According to the user, they have already made £3 million from tokens they have sold, reports Coin Desk, while their remaining holdings are worth around £7 million.

This coin was inspired by the meme “Pepe the Frog”, a cartoon created Matt Furie.

However, experts are concerned about the ownership concentration of Pepecoin. Most tokens of the currency are owned by only a few traders.

The price of a stock could drop immediately if a top holder suddenly sells.

One of the biggest concerns for those considering crypto currency is not knowing if you can convert it back into money when necessary.

The fees and charges associated with buying and selling investments can be higher as well.

New proposals from the government may give Brits more protection when investing in cryptocurrency.

Ministers are looking to regulate the cryptocurrency sector to help consumers avoid risks.

Cryptoassets – known as “crypto” – are relatively new, diverse and constantly evolving assets that have a range of potential benefits, as well as risks.

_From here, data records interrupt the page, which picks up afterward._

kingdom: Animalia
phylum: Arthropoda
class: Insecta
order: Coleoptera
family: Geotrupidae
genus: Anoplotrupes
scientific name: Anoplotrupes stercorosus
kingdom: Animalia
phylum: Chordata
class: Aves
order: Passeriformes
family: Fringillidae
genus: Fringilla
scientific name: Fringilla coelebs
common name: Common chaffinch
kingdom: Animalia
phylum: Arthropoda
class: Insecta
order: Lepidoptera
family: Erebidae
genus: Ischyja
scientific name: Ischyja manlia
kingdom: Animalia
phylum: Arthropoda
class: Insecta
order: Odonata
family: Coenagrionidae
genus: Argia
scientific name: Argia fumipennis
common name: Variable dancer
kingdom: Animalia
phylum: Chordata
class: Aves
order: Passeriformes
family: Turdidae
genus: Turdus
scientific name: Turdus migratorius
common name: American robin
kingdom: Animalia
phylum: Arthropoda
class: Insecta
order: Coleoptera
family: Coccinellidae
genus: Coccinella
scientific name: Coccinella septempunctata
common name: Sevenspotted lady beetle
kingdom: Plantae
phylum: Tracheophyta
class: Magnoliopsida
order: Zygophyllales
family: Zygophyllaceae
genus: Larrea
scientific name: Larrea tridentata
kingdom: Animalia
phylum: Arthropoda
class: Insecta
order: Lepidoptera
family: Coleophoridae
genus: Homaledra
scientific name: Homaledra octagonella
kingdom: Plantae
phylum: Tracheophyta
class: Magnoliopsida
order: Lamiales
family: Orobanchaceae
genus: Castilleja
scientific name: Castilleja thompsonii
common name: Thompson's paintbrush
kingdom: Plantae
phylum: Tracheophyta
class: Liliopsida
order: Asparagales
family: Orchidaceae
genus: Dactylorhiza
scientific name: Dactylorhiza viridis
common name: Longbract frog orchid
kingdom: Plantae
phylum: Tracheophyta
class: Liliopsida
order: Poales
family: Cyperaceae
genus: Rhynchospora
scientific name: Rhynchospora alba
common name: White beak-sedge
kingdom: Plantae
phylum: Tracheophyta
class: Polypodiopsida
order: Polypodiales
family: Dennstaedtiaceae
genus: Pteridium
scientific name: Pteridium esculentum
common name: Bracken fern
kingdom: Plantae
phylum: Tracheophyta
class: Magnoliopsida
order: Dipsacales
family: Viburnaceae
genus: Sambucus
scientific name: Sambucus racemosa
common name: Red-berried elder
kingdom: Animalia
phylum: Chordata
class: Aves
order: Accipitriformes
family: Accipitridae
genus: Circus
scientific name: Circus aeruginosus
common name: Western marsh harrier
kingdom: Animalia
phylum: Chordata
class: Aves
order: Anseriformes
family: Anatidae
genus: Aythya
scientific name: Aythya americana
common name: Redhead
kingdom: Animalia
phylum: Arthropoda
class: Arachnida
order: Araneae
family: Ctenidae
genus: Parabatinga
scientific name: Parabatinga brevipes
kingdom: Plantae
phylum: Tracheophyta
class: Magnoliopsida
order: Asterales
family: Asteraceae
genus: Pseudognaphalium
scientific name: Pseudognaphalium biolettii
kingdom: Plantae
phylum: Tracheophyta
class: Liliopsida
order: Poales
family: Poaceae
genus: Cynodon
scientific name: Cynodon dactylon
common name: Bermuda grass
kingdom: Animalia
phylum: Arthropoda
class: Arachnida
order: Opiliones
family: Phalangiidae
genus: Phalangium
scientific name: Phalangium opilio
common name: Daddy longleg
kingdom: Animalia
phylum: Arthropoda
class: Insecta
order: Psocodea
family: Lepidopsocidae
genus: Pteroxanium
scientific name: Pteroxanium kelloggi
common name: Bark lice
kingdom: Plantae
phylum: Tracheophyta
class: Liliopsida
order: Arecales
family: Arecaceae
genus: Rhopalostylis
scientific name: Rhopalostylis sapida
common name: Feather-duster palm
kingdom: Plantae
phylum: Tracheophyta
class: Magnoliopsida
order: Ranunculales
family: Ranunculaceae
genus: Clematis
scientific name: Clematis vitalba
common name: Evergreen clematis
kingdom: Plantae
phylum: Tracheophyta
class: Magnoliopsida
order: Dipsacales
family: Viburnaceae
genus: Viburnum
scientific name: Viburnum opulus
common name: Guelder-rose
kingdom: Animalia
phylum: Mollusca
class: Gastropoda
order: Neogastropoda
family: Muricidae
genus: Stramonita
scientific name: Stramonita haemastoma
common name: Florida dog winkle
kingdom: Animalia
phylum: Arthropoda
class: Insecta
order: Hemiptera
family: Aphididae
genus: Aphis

In the year to December 2022, reported losses in crypto scams rose by 72 per cent – resulting in £329million lost, according to Action Fraud

The five risks associated with crypto investment

We have rounded up the five biggest risks to investing in crypto currencies.

  • Consumer protectionSome investments that advertise high returns on cryptoassets are not subject to regulations beyond the requirements for anti-money launder.
  • Price volatilityThe high volatility of cryptoassets combined with difficulties in valuing them accurately puts the consumer at risk.
  • Product complexityConsumers may find it difficult to comprehend the risks of certain products and services that are related to cryptoassets due to their complexity. Cryptoassets cannot be guaranteed to convert back into money. The market’s demand and supply will determine whether a cryptoasset can be converted back into cash.
  • Taxes and chargesFees and charges can be higher than the fees for investment products that are regulated.
  • Materials for marketingCompanies may exaggerate the number of returns or underestimate the risk involved.